LGBTQ Entertainment News


A drag queen who loves marine science has found a creative way to combine her two passions through a conservation project called “Drag ‘n Tag.”

Miss Toto’s annual Drag ‘n Tag boat expeditions involve shark-tagging, fundraising, and drag performances. She conceived of the idea with her friend Jake, a scientist, and the Miami marine organization Field School helped make their dream a reality.

 “In the morning, we’ll go out to whatever destination that we’re going to, and it usually is me and two or three other drag performers, drag kings, drag queens, whoever I’m able to ask,” Miss Toto told Attitude. She explained that the team then briefs guests on “the science behind all the research that we’re doing, because the data collection aspect actually is being used for science.”

Then, while waiting for sharks, it’s time for the drag shows. And if it wasn’t enough to combine drag and marine research, the money from the trips also goes to Florida’s Pride Lines organization to benefit LGBTQ+ youth.

Miss Toto hopes her love of the sea can inspire other marginalized folks with similar interests.

“Since I was a kid, I always wanted to be a marine scientist, but I just never saw Black people in this space. And I never saw out queer people in this space.
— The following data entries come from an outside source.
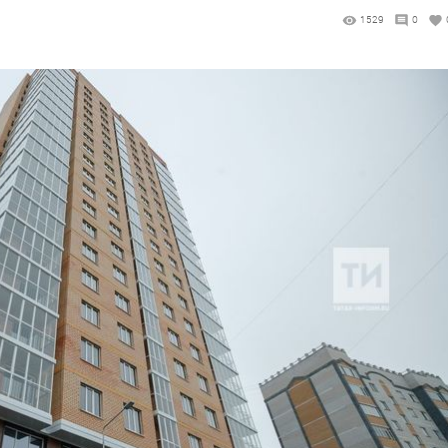
1529
0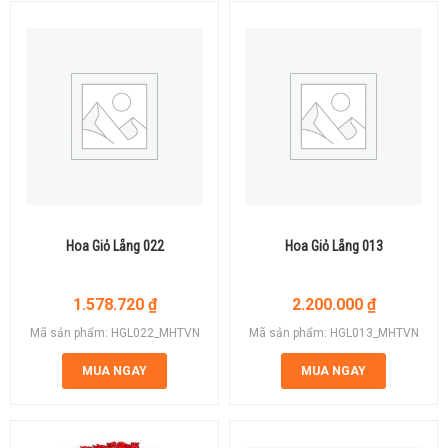
Hoa Giỏ Lẵng 022
Hoa Giỏ Lẵng 013
1.578.720
₫
2.200.000
₫
Mã sản phẩm: HGL022_MHTVN
Mã sản phẩm: HGL013_MHTVN
MUA NGAY
MUA NGAY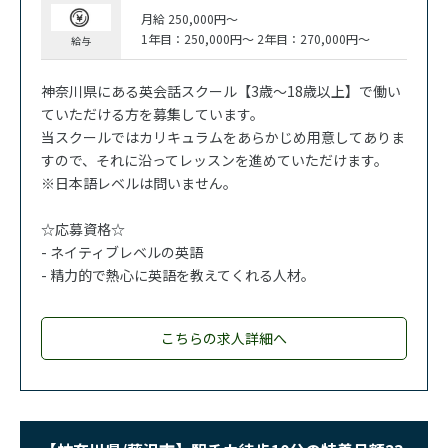
月給 250,000円～
1年目：250,000円～ 2年目：270,000円～
給与
神奈川県にある英会話スクール【3歳～18歳以上】で働い
ていただける方を募集しています。
当スクールではカリキュラムをあらかじめ用意してありま
すので、それに沿ってレッスンを進めていただけます。
※日本語レベルは問いません。
☆応募資格☆
- ネイティブレベルの英語
- 精力的で熱心に英語を教えてくれる人材。
こちらの求人詳細へ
So, I was like, ‘This is not for me.’ But if you can see me and then find something relatable in that hopefully can inspire you to keep pushing in science, keep being loud and being yourself, and being expressive about who you are.”

In an Instagram post celebrating 2023’s Drag ‘n Tag, Miss Toto called it her “favorite event to ever exist.”

Now living in Chicago, Miss Toto can’t go on as many boating expeditions as she wishes she could, but she still dreams of a future in which drag and marine science go hand in hand.

“Maybe one day down the road I will fall back on my science career and my master’s, but my ultimate goal is to be able to do a Steve Irwin-type show with wildlife and sharks, but with me as a drag queen.”

Her goal is to continue to infuse queerness into the space.

“It can be hard for queer people in this field,” Catherine Macdonald, Field School director, told Scientific American last year. “Plenty of them are very quiet about it. We want to create welcoming spaces for visual queerness.”

Miss Toto added, “Marine science, and especially shark science, is a very white male path. So showing that there are people of color, there are women [and] there are queer people is important.”